YOUR TASK: Repeat the records exactly. Every line must match.

Stored data
——
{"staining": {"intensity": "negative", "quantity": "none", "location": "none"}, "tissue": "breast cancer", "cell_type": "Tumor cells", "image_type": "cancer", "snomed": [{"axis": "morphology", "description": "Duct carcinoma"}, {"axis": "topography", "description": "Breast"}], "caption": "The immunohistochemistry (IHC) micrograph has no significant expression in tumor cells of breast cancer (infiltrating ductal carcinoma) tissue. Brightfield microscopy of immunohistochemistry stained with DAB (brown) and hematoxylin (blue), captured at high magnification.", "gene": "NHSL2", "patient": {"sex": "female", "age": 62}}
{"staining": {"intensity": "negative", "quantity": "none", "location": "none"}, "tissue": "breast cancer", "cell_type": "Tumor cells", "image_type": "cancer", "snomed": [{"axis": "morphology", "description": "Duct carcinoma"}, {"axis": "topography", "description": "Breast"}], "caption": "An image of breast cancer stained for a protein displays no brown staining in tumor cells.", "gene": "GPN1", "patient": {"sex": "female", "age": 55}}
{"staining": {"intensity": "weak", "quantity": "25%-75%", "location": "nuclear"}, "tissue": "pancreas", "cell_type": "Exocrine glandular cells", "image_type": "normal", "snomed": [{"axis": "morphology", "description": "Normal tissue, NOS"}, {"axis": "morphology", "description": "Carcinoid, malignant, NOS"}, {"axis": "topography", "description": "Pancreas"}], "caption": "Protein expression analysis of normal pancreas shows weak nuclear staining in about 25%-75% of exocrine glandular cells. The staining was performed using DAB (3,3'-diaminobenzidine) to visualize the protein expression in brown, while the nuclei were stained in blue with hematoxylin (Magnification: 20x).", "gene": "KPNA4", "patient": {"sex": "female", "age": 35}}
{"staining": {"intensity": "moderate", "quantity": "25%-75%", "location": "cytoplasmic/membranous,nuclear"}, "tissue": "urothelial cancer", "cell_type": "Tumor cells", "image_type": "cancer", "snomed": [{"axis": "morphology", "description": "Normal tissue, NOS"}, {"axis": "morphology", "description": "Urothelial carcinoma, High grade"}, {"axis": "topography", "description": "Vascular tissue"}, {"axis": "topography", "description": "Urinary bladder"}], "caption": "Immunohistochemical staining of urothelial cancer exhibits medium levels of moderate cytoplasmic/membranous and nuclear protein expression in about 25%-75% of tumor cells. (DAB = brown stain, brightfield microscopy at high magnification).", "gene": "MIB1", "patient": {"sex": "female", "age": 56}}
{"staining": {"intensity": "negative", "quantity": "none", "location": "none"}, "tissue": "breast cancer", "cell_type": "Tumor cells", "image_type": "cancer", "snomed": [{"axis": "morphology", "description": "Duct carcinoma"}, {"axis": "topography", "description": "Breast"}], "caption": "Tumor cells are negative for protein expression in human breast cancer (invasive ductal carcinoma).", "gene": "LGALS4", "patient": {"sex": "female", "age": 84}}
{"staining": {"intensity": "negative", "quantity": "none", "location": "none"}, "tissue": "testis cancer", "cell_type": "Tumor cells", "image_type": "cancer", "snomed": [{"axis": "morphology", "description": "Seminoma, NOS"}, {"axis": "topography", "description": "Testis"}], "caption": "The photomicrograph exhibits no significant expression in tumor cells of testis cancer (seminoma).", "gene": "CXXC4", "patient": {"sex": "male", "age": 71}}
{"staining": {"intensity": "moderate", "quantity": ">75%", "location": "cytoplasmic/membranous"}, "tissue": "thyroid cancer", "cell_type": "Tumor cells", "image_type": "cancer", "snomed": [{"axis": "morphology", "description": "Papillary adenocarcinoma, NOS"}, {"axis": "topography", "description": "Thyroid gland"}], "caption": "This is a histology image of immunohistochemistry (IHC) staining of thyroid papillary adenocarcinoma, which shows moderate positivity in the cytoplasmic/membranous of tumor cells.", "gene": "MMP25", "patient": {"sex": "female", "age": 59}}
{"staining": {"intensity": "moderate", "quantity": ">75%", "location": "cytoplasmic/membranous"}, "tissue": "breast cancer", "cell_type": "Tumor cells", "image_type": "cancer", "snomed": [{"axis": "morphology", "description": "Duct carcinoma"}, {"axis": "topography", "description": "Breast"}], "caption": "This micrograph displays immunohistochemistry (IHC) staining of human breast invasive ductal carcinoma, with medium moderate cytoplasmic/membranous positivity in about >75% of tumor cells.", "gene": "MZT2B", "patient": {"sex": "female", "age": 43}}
——
TASK SOLUTION:
{"staining": {"intensity": "negative", "quantity": "none", "location": "none"}, "tissue": "breast cancer", "cell_type": "Tumor cells", "image_type": "cancer", "snomed": [{"axis": "morphology", "description": "Duct carcinoma"}, {"axis": "topography", "description": "Breast"}], "caption": "The immunohistochemistry (IHC) micrograph has no significant expression in tumor cells of breast cancer (infiltrating ductal carcinoma) tissue. Brightfield microscopy of immunohistochemistry stained with DAB (brown) and hematoxylin (blue), captured at high magnification.", "gene": "NHSL2", "patient": {"sex": "female", "age": 62}}
{"staining": {"intensity": "negative", "quantity": "none", "location": "none"}, "tissue": "breast cancer", "cell_type": "Tumor cells", "image_type": "cancer", "snomed": [{"axis": "morphology", "description": "Duct carcinoma"}, {"axis": "topography", "description": "Breast"}], "caption": "An image of breast cancer stained for a protein displays no brown staining in tumor cells.", "gene": "GPN1", "patient": {"sex": "female", "age": 55}}
{"staining": {"intensity": "weak", "quantity": "25%-75%", "location": "nuclear"}, "tissue": "pancreas", "cell_type": "Exocrine glandular cells", "image_type": "normal", "snomed": [{"axis": "morphology", "description": "Normal tissue, NOS"}, {"axis": "morphology", "description": "Carcinoid, malignant, NOS"}, {"axis": "topography", "description": "Pancreas"}], "caption": "Protein expression analysis of normal pancreas shows weak nuclear staining in about 25%-75% of exocrine glandular cells. The staining was performed using DAB (3,3'-diaminobenzidine) to visualize the protein expression in brown, while the nuclei were stained in blue with hematoxylin (Magnification: 20x).", "gene": "KPNA4", "patient": {"sex": "female", "age": 35}}
{"staining": {"intensity": "moderate", "quantity": "25%-75%", "location": "cytoplasmic/membranous,nuclear"}, "tissue": "urothelial cancer", "cell_type": "Tumor cells", "image_type": "cancer", "snomed": [{"axis": "morphology", "description": "Normal tissue, NOS"}, {"axis": "morphology", "description": "Urothelial carcinoma, High grade"}, {"axis": "topography", "description": "Vascular tissue"}, {"axis": "topography", "description": "Urinary bladder"}], "caption": "Immunohistochemical staining of urothelial cancer exhibits medium levels of moderate cytoplasmic/membranous and nuclear protein expression in about 25%-75% of tumor cells. (DAB = brown stain, brightfield microscopy at high magnification).", "gene": "MIB1", "patient": {"sex": "female", "age": 56}}
{"staining": {"intensity": "negative", "quantity": "none", "location": "none"}, "tissue": "breast cancer", "cell_type": "Tumor cells", "image_type": "cancer", "snomed": [{"axis": "morphology", "description": "Duct carcinoma"}, {"axis": "topography", "description": "Breast"}], "caption": "Tumor cells are negative for protein expression in human breast cancer (invasive ductal carcinoma).", "gene": "LGALS4", "patient": {"sex": "female", "age": 84}}
{"staining": {"intensity": "negative", "quantity": "none", "location": "none"}, "tissue": "testis cancer", "cell_type": "Tumor cells", "image_type": "cancer", "snomed": [{"axis": "morphology", "description": "Seminoma, NOS"}, {"axis": "topography", "description": "Testis"}], "caption": "The photomicrograph exhibits no significant expression in tumor cells of testis cancer (seminoma).", "gene": "CXXC4", "patient": {"sex": "male", "age": 71}}
{"staining": {"intensity": "moderate", "quantity": ">75%", "location": "cytoplasmic/membranous"}, "tissue": "thyroid cancer", "cell_type": "Tumor cells", "image_type": "cancer", "snomed": [{"axis": "morphology", "description": "Papillary adenocarcinoma, NOS"}, {"axis": "topography", "description": "Thyroid gland"}], "caption": "This is a histology image of immunohistochemistry (IHC) staining of thyroid papillary adenocarcinoma, which shows moderate positivity in the cytoplasmic/membranous of tumor cells.", "gene": "MMP25", "patient": {"sex": "female", "age": 59}}
{"staining": {"intensity": "moderate", "quantity": ">75%", "location": "cytoplasmic/membranous"}, "tissue": "breast cancer", "cell_type": "Tumor cells", "image_type": "cancer", "snomed": [{"axis": "morphology", "description": "Duct carcinoma"}, {"axis": "topography", "description": "Breast"}], "caption": "This micrograph displays immunohistochemistry (IHC) staining of human breast invasive ductal carcinoma, with medium moderate cytoplasmic/membranous positivity in about >75% of tumor cells.", "gene": "MZT2B", "patient": {"sex": "female", "age": 43}}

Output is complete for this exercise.